STATED PROBLEM A
Translate this sentence from the passage on Israel's war in Gaza into Spanish: "It did not have to be like this."

PASSAGE SHOWN
— Start —

Decades of untrammelled military power have rendered Israel’s political elite incapable of strategic thinking

Buildings destroyed by Israeli air strikes in Gaza City. Photo: Yahya Hassouna/AFP/Getty

“War,” said the 19th-century military theorist Carl von Clausewitz, is “the continuation of state policy by other means”. Surveying the wreckage of Gaza, five months after the October 7 attack, we are entitled to ask what Israel’s “state policy” actually is.

Hamas’s military wing may be severely degraded, but is not defeated. Its political wing is still leading hostage negotiations; still ensconced in a luxury hotel in Qatar. It has used the Palestinian people as human shields, and plunged Gazans into their worst catastrophe since 1948, but retains its social roots among them.

Israel, meanwhile, looks to be out of options. After condemnation of the aid-truck stampede, where Israeli actions allegedly led to the deaths of more than 100 civilians, and all Israel’s major allies determined to prevent a final assault on Rafah, it is hard to see any other outcome than a stalemate, a hostage deal and – as a result – the fall of the Netanyahu government.

It did not have to be like this. Last October, Israel had the world’s moral support. As I wrote here then, it had every right to try to destroy Hamas, and to rescue the hostages, so long as it stuck to the laws of armed conflict.

But it manifestly did not do so. Even if we accept Israel’s own claim, that it has killed 10,000 Hamas fighters alongside 20,000 civilian women and children, there is ample evidence of recklessness in targeting and unjust restrictions on humanitarian aid.

Worse, Netanyahu went into Gaza with no clear plan to stabilise its economy and society, and thus no rational objective other than to either force Egypt to accept 2 million refugees, or to occupy the strip itself.

— End —

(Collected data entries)

— Start —

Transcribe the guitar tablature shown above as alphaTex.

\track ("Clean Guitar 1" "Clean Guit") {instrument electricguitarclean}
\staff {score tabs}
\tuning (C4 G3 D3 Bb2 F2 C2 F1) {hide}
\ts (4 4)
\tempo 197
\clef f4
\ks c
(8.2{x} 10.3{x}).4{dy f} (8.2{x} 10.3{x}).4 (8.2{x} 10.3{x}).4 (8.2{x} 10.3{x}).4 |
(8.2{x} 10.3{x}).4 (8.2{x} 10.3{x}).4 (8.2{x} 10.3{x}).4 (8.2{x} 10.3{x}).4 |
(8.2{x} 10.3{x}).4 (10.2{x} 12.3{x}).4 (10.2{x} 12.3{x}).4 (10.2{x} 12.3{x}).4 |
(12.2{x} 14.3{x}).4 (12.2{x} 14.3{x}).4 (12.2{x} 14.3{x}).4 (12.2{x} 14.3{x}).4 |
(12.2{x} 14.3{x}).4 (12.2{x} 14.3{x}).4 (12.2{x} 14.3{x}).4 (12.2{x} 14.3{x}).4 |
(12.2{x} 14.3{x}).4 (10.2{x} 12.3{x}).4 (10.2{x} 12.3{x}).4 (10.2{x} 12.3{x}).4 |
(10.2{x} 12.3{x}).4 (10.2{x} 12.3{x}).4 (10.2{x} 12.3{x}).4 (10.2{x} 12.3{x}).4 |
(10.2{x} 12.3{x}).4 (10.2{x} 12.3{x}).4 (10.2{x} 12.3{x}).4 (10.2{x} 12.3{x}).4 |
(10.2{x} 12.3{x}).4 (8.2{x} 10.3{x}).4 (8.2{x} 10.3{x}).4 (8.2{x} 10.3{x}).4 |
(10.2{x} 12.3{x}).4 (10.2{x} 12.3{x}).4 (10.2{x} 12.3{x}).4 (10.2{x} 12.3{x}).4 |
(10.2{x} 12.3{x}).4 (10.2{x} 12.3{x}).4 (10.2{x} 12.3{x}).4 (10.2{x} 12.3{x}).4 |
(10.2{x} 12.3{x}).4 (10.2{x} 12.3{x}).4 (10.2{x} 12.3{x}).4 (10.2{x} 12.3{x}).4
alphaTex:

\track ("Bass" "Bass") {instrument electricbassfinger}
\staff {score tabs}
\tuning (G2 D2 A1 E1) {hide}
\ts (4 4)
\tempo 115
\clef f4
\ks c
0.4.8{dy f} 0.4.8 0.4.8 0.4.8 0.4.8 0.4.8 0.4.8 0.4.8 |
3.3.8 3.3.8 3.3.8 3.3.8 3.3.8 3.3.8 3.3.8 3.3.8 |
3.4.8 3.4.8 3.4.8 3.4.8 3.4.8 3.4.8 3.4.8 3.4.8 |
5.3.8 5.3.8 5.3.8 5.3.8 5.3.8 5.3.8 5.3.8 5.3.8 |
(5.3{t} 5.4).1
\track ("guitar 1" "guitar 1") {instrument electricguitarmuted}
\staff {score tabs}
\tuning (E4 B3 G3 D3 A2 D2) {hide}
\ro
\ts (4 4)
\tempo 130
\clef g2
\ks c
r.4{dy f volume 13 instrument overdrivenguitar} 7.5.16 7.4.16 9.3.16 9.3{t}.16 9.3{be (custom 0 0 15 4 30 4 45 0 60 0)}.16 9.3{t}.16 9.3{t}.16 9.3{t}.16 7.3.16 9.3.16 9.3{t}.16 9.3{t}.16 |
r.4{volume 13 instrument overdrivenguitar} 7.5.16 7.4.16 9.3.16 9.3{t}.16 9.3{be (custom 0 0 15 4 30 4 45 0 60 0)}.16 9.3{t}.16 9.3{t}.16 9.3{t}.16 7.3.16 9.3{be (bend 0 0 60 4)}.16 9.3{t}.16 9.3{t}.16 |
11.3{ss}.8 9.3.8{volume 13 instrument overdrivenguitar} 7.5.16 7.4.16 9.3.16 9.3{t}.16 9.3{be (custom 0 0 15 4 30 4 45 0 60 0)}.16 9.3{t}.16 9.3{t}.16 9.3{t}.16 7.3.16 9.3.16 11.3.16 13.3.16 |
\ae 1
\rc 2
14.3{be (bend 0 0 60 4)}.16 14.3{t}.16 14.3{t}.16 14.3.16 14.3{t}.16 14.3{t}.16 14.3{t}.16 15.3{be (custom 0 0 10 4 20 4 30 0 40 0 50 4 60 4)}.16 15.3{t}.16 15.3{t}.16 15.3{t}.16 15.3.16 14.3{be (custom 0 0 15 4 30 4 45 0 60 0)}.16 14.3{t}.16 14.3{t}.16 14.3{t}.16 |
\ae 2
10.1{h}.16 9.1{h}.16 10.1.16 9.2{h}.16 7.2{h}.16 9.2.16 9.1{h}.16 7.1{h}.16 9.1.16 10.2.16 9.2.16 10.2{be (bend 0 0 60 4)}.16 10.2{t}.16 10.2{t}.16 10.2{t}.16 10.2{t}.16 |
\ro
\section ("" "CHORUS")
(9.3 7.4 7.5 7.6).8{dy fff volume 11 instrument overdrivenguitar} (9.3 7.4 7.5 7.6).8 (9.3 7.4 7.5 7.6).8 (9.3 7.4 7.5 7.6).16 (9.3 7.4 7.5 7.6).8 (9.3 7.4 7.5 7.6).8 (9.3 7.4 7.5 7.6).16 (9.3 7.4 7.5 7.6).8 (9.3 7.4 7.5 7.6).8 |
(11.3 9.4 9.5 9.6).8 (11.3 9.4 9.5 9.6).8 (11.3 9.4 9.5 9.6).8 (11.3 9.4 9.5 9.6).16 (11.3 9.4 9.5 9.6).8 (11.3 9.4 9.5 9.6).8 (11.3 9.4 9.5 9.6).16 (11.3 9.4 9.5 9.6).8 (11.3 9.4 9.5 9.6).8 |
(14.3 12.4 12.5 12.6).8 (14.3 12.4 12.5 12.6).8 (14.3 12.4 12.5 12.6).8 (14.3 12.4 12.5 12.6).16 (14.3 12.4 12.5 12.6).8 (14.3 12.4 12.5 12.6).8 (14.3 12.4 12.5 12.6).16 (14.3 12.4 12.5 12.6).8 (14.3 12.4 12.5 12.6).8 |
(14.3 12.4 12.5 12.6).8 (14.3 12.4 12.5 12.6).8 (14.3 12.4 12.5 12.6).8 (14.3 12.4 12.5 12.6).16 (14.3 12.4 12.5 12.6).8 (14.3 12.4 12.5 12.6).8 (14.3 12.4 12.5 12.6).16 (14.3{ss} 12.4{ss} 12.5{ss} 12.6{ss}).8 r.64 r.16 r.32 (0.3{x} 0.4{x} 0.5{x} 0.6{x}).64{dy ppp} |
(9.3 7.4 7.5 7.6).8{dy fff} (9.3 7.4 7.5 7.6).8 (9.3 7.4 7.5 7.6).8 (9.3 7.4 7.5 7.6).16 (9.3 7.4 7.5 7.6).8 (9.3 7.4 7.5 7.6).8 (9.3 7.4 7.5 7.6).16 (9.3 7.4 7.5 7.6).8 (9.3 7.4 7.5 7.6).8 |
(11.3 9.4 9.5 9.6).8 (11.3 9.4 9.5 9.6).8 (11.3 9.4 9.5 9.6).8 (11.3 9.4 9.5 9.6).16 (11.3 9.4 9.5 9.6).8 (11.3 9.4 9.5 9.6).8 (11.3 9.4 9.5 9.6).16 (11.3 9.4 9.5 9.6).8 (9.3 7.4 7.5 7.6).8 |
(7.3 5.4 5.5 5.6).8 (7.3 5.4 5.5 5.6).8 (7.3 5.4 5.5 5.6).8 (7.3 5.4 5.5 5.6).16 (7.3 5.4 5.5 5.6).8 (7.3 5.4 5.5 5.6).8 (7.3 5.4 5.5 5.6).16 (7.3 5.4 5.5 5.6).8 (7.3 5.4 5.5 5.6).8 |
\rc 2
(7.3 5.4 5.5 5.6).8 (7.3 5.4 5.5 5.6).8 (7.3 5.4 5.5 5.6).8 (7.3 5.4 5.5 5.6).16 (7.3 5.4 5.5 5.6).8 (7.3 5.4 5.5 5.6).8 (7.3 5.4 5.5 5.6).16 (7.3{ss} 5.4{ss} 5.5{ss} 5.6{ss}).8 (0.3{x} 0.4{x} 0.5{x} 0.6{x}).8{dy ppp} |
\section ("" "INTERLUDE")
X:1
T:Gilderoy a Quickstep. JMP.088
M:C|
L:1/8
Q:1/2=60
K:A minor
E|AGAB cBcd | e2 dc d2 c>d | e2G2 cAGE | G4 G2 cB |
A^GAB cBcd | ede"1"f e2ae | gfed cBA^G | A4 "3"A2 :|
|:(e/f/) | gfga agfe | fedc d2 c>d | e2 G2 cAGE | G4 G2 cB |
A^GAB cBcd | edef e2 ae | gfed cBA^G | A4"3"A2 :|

— End —

STATED PROBLEM B
Gather every line of the records above that contains the string "cBcd".

EXPECTED ANSWER A
No tenía por qué ser así.

EXPECTED ANSWER B
E|AGAB cBcd | e2 dc d2 c>d | e2G2 cAGE | G4 G2 cB |
A^GAB cBcd | ede"1"f e2ae | gfed cBA^G | A4 "3"A2 :|
A^GAB cBcd | edef e2 ae | gfed cBA^G | A4"3"A2 :|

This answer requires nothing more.